A ministra Cármen Lúcia, do Supremo Tribunal Federal (STF), deferiu medida cautelar na Arguição de Descumprimento de Preceito Fundamental (ADPF) 548 para “suspender os efeitos de atos judiciais ou administrativos, emanados de autoridade pública que possibilite, determine ou promova o ingresso de agentes públicos em universidades públicas e privadas”. Em sua decisão, a ministra suspende, ainda, qualquer determinação de recolhimento de documentos, interrupção de aulas, debates ou manifestações em universidades, bem como a coleta irregular de depoimentos de professores ou alunos pela “manifestação livre de ideias e divulgação do pensamento nos ambientes universitários ou em equipamentos sob a administração de universidades públicas e privadas”.
A ADPF foi ajuizada pela procuradora-geral da república, Raquel Dodge, contra decisões de juízes eleitorais que determinam a busca e apreensão de panfletos e materiais de campanha eleitoral em universidades e nas dependências das sedes de associações de docentes, proíbem aulas com temática eleitoral e reuniões e assembleias de natureza política, impondo-se a interrupção de manifestações públicas de apreço ou reprovação a candidatos nas eleições gerais de 2018, em universidades federais e estaduais.
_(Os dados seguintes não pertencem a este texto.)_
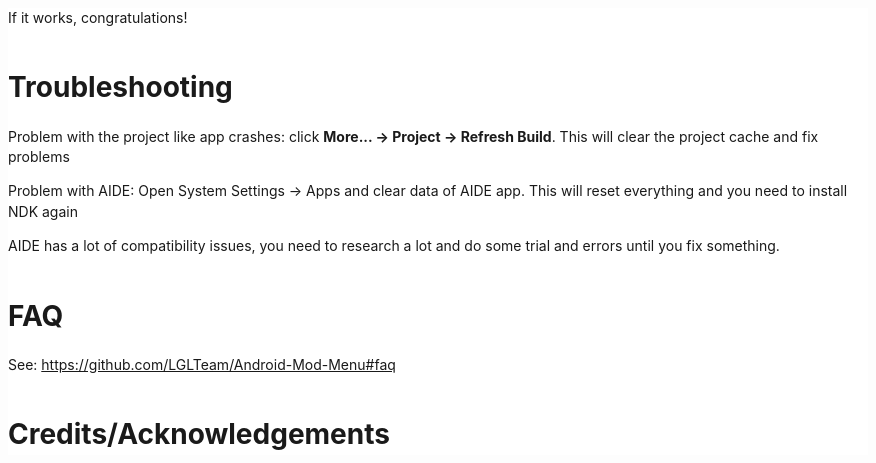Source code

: If it works, congratulations!

# Troubleshooting

Problem with the project like app crashes: click **More... -> Project -> Refresh Build**. This will clear the project cache and fix problems

Problem with AIDE: Open System Settings -> Apps and clear data of AIDE app. This will reset everything and you need to install NDK again

AIDE has a lot of compatibility issues, you need to research a lot and do some trial and errors until you fix something.

# FAQ

See: https://github.com/LGLTeam/Android-Mod-Menu#faq

# Credits/Acknowledgements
As medidas teriam como embasamento jurídico a legislação eleitoral, no ponto em que veda a veiculação de propaganda de qualquer natureza (artigo 37 da Lei n. 9.504/1997).
De acordo com a ministra Cármen Lúcia, os atos questionados apresentam “subjetivismo incompatível com a objetividade e neutralidade que devem permear a função judicante, além de neles haver demonstração de erro de interpretação de lei, a conduzir a contrariedade ao direito de um Estado democrático”.
A ministra esclarece que a finalidade da norma que regulamenta a propaganda eleitoral e impõe proibição de alguns comportamentos em períodos especificados é impedir o abuso do poder econômico e político e preservar a igualdade entre os candidatos no processo. Ela ressalta que o processo eleitoral, no Estado democrático, fundamenta-se nos princípios da liberdade de manifestação do pensamento, da liberdade de informação, de ensino e aprendizagem, e de escolhas políticas, além da autonomia universitária.
“Toda interpretação de norma jurídica que colida com qualquer daqueles princípios, ou, o que é pior e mais grave, que restrinja ou impeça a manifestação da liberdade é inconstitucional, inválida, írrita. Todo ato particular ou estatal que limite, fora dos princípios fundamentais constitucionalmente estabelecidos, a liberdade de ser e de manifestação da forma de pensar e viver o que se é, não vale juridicamente, devendo ser impedido, desfeito ou retirado do universo das práticas aceitas ou aceitáveis”, afirmou a ministra.
“Liberdade de pensamento não é concessão do Estado. É direito fundamental do indivíduo que a pode até mesmo contrapor ao Estado. Por isso não pode ser impedida, sob pena de substituir-se o indivíduo pelo ente estatal, o que se sabe bem onde vai dar. E onde vai dar não é o caminho do direito democrático, mas da ausência de direito e déficit democrático”, conclui, ressaltando que discordâncias são próprias das liberdades individuais. “As pessoas divergem, não se tornam por isso inimigas. As pessoas criticam. Não se tornam por isso não gratas. Democracia não é unanimidade. Consenso não é imposição.” A decisão liminar será submetida a referendo do Plenário na sessão da próxima quarta-feira (31).